October 3, 2020

8.15 am: Proof of presence:

9.00 am: The day was set aside for parts and for wholes, as well as recording new material for processing next week. Having experienced one day of lucid composition, I didn’t presume that another would follow on its heals. Therefore, adjustments were made to the work-in-progress only if I was clear in my mind about what needed to be done. One small mistake can undo a great deal of good. (A lesson in life as in art.) 11.00 am: The rain came:

I returned to ‘Sweet Bells Ringing’, which has only two parts. So, there’d be little to undo if I fouled up. The hardest determination regarding this composition concerned the volume or loudness of the sound. Should it be positioned close to the boundary of inaudibility? To make only two parts do more than the sum of those parts demands a great deal. There’s a logic and potentiality implicit in the source material (and, as a consequence, in the composition of it) that must be found — worked for. These attributes are not self-evident; rather, they emerge from the imposition of the creative imagination.

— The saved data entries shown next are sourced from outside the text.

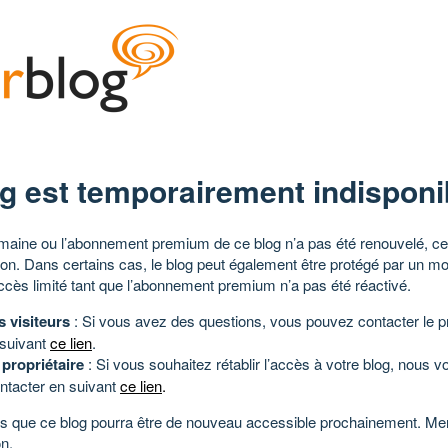
g est temporairement indisponi
aine ou l’abonnement premium de ce blog n’a pas été renouvelé, ce 
tion. Dans certains cas, le blog peut également être protégé par un m
ccès limité tant que l’abonnement premium n’a pas été réactivé.
s visiteurs
: Si vous avez des questions, vous pouvez contacter le pr
 suivant
ce lien
.
 propriétaire
: Si vous souhaitez rétablir l’accès à votre blog, nous v
ntacter en suivant
ce lien
.
 que ce blog pourra être de nouveau accessible prochainement. Mer
n.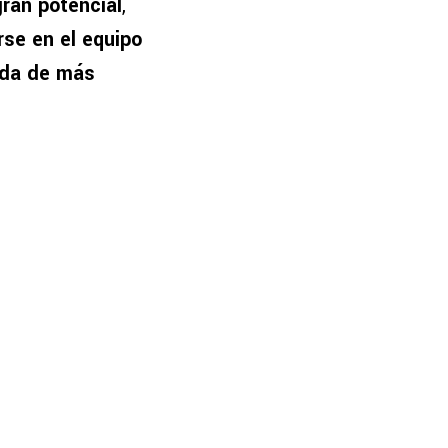
ran potencial
,
se en el equipo
eda de más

1.30 pm: After lunch, I recorded myself reading part of the text below, derived from Edmund Jones’s A Geographical, Historical, and Religious Account of the Parish of Aberystruth (1779). The River Usk ran parallel to my art school in Newport, Gwent. The Ebbw Fach river, which flowed through my home town of Abertillery, is one of its tributaries. While the phenomenon of the firey stones was entirely natural, all of Creation was, for Jones, suffused with spiritual metaphor. Here, he talks about the ecology of the river too. Early industry’s capacity to pollute was recognised. No doubt after the rain, today and tomorrow, the Usk will carry a great abundance of water once again:

The reading and an image-to-sound conversion of the above text-image together provided the source material from which to construct the sound of rushing water.